Human Shows, Far Phantasies, Songs and Trifles
- Author: Thomas Hardy
- Language: English
- Genre: Poetry
- Publisher: Macmillan and Co.
- Publication date: 1925
- Publication place: London, England, United Kingdom
- Media type: Hardcover
- Pages: 279
- OCLC: 4111234

= Human Shows, Far Phantasies, Songs and Trifles =

Human Shows, Far Phantasies, Songs and Trifles is the penultimate collection of poems by English poet Thomas Hardy, and was published in 1925. A miscellaneous collection, Human Shows included old, new, and updated poems.

==Themes and tone==
The most cheerful of Hardy's collections, Human Shows has been seen as reflecting something of an Indian summer on its author's part: he himself, in his introduction to Winter Words, feared that he had been “too liberal in selecting flippant, not to say farcical, pieces into the collection”. A pastoral tone prevails, often dramatising characters from Hardy's fiction, and at times Hardy even seems to burlesque some of his own tragic themes—of ironic accidents and patterned fate—as in the sketch "Snow in the Suburbs".

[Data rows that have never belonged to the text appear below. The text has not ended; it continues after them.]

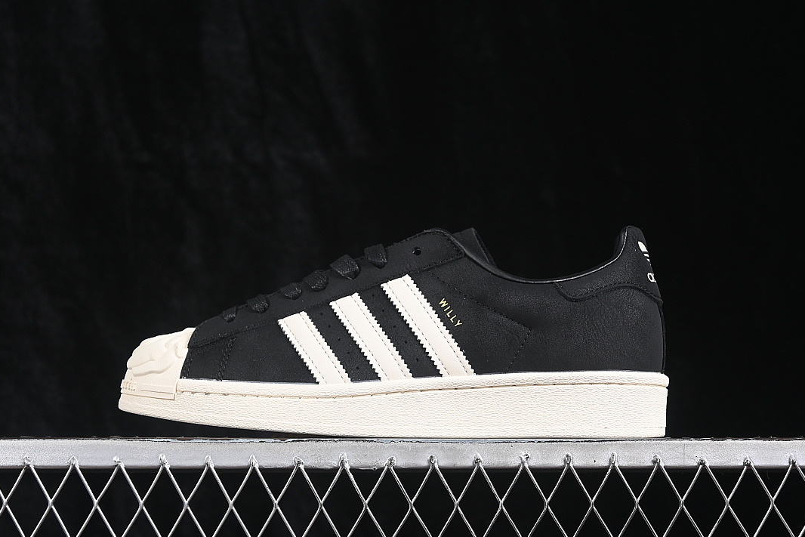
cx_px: 402
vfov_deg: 18.0
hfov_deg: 26.6
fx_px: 1700
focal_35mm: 76
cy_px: 271
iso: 160
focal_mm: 50
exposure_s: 1/60
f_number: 6.3
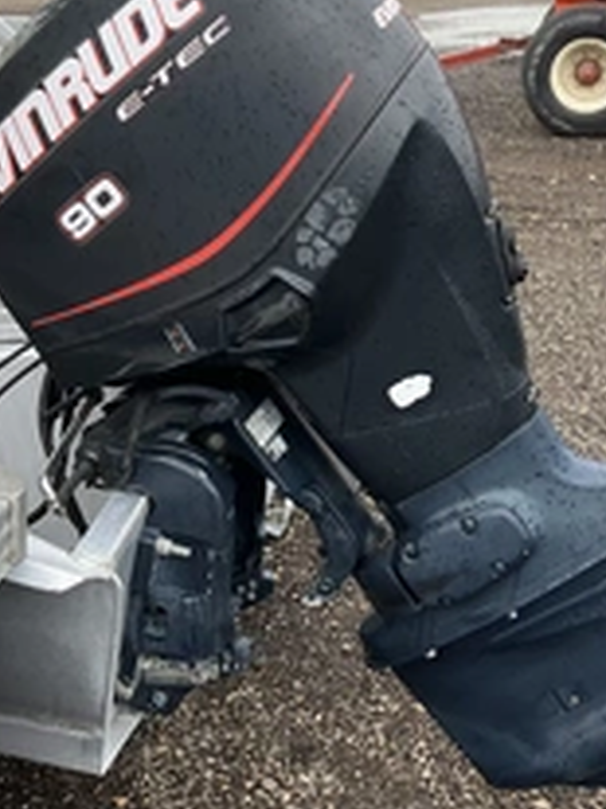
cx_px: 407
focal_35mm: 56
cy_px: 344
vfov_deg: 34.3
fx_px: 1308
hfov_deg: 25.9
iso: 25
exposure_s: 1/333
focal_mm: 3
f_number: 1.8
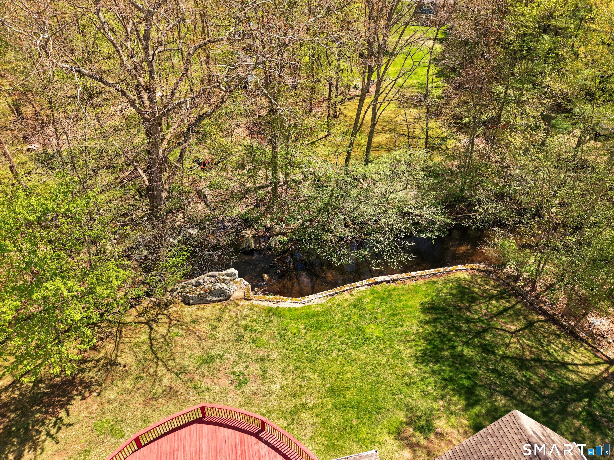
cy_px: 230
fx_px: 426
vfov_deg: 56.8
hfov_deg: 71.6
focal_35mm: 24
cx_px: 307
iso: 100
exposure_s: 1/725
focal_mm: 8.7
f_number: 1.8
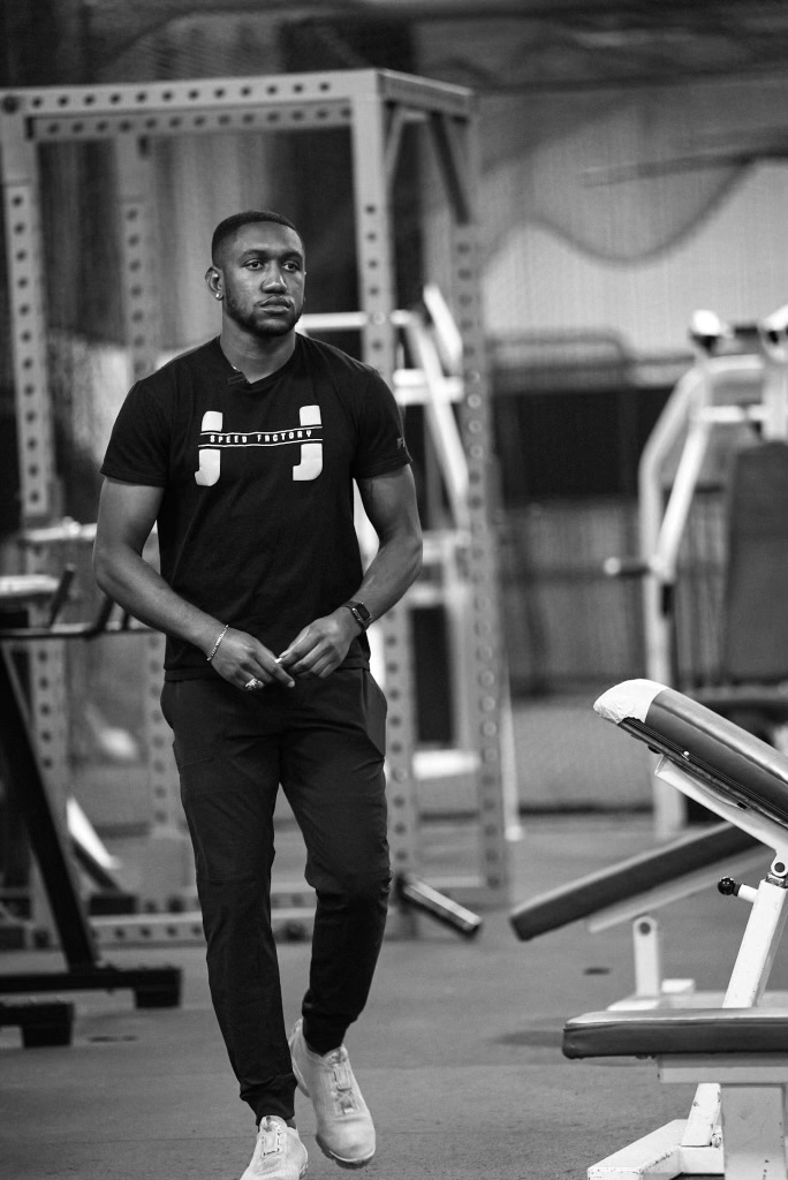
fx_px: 6164
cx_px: 394
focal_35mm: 188
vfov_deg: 10.9
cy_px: 590
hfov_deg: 7.3
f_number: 2.8
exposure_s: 1/200
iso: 3200
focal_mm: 188
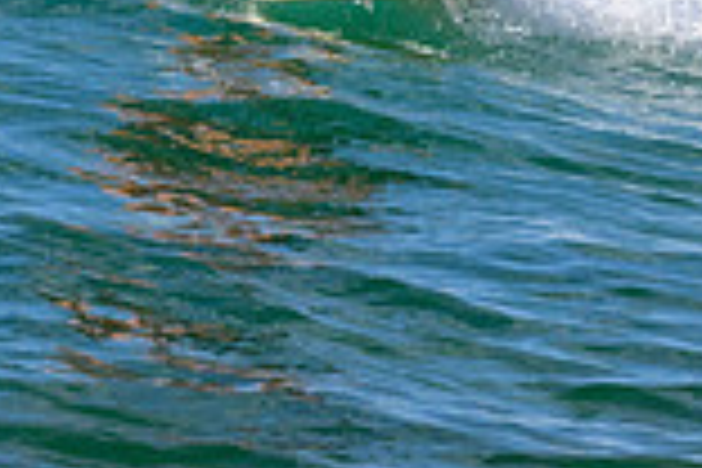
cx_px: 483
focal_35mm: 2620
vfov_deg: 0.5
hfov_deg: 0.8
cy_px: -41
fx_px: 51086
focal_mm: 590
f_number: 11
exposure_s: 1/2000
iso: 1600
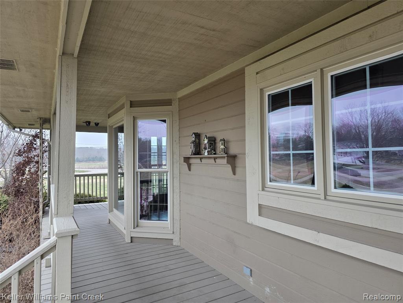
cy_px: 152
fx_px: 268
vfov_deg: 58.9
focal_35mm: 23
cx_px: 202
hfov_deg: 73.9
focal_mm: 6.3
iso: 160
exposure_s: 1/180
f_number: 1.7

The collection includes more serious poems as well—memories of friends and family gone, as well as of his first wife Emma. "Alike and Unalike" records the beginning dissension in his marriage with his attachment to Florence Henniker; and "Nobody Comes" records his lonely wait for his second wife Florence Dugdale to return after an operation in London.